Copy out, without any change, the part of the records that opens with their first line and closes with the line containing "de Eduardo Bolsonaro, passou pela".

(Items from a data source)
= = = = =

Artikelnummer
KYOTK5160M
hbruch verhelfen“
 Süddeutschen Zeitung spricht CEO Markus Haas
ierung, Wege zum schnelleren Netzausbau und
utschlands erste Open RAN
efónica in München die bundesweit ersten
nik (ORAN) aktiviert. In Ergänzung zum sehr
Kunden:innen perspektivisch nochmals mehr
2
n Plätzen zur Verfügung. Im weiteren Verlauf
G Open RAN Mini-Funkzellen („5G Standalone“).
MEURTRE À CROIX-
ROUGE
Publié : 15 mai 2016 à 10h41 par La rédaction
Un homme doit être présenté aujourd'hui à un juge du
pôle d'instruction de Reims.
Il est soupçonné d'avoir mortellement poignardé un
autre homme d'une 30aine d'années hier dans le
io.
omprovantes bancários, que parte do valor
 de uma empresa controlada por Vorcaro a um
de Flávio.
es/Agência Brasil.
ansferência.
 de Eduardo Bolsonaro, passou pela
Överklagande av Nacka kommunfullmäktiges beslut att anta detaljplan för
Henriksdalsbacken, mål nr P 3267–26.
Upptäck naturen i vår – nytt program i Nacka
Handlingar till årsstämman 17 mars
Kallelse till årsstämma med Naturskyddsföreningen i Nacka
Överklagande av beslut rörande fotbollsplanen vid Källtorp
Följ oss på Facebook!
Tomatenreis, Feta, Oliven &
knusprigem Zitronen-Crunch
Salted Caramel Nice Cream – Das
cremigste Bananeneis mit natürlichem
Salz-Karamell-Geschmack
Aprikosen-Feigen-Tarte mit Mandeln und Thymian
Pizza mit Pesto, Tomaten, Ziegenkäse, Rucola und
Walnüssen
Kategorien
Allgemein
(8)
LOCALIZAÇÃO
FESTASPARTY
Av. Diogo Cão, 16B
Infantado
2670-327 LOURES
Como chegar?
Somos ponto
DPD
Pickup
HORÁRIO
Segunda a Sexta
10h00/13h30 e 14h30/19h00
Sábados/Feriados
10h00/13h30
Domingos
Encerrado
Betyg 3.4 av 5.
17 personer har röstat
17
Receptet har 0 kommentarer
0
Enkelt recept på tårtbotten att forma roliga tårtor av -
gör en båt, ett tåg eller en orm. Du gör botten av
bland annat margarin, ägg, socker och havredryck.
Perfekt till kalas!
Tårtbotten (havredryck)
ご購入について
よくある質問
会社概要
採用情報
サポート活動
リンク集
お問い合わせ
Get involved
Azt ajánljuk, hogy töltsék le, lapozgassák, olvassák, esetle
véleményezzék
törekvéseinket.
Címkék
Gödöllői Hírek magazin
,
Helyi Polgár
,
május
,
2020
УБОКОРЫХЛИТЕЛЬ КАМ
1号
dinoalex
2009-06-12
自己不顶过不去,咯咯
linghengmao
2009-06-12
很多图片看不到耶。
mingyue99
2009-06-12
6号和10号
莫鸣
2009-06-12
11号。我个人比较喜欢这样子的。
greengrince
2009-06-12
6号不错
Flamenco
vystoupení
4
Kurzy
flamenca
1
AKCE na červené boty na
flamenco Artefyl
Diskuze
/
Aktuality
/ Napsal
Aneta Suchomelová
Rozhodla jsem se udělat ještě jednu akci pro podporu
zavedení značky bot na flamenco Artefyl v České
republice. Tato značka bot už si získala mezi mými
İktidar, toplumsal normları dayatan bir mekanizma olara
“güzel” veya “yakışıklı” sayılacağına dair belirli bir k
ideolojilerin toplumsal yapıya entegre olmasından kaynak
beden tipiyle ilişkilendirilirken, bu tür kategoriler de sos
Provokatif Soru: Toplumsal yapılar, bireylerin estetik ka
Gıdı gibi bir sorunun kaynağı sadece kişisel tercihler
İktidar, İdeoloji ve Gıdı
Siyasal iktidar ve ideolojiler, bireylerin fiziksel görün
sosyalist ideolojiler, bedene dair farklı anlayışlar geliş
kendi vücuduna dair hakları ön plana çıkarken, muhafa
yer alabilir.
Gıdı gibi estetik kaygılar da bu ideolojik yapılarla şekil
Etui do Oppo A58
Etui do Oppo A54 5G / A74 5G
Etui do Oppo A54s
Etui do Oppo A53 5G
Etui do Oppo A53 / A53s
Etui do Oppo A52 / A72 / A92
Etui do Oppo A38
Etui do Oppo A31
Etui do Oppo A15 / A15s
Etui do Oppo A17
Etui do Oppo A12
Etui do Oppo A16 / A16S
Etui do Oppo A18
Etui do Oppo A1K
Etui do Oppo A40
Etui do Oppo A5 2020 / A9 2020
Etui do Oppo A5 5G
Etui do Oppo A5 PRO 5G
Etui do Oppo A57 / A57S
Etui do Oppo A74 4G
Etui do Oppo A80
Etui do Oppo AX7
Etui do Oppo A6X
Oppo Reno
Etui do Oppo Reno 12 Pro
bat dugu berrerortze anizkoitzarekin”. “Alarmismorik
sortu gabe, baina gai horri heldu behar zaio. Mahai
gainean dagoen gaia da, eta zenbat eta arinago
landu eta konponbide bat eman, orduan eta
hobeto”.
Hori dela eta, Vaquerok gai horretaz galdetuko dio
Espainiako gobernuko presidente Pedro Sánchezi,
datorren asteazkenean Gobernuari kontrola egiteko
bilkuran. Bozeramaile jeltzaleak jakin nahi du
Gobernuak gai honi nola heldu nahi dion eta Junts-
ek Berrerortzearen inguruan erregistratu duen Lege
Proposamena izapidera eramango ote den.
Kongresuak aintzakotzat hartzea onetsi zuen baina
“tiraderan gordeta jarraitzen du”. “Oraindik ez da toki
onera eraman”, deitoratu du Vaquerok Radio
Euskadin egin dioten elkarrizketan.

= = = = =

= COMPLETED EXERCISE =
Artikelnummer
KYOTK5160M
hbruch verhelfen“
 Süddeutschen Zeitung spricht CEO Markus Haas
ierung, Wege zum schnelleren Netzausbau und
utschlands erste Open RAN
efónica in München die bundesweit ersten
nik (ORAN) aktiviert. In Ergänzung zum sehr
Kunden:innen perspektivisch nochmals mehr
2
n Plätzen zur Verfügung. Im weiteren Verlauf
G Open RAN Mini-Funkzellen („5G Standalone“).
MEURTRE À CROIX-
ROUGE
Publié : 15 mai 2016 à 10h41 par La rédaction
Un homme doit être présenté aujourd'hui à un juge du
pôle d'instruction de Reims.
Il est soupçonné d'avoir mortellement poignardé un
autre homme d'une 30aine d'années hier dans le
io.
omprovantes bancários, que parte do valor
 de uma empresa controlada por Vorcaro a um
de Flávio.
es/Agência Brasil.
ansferência.
 de Eduardo Bolsonaro, passou pela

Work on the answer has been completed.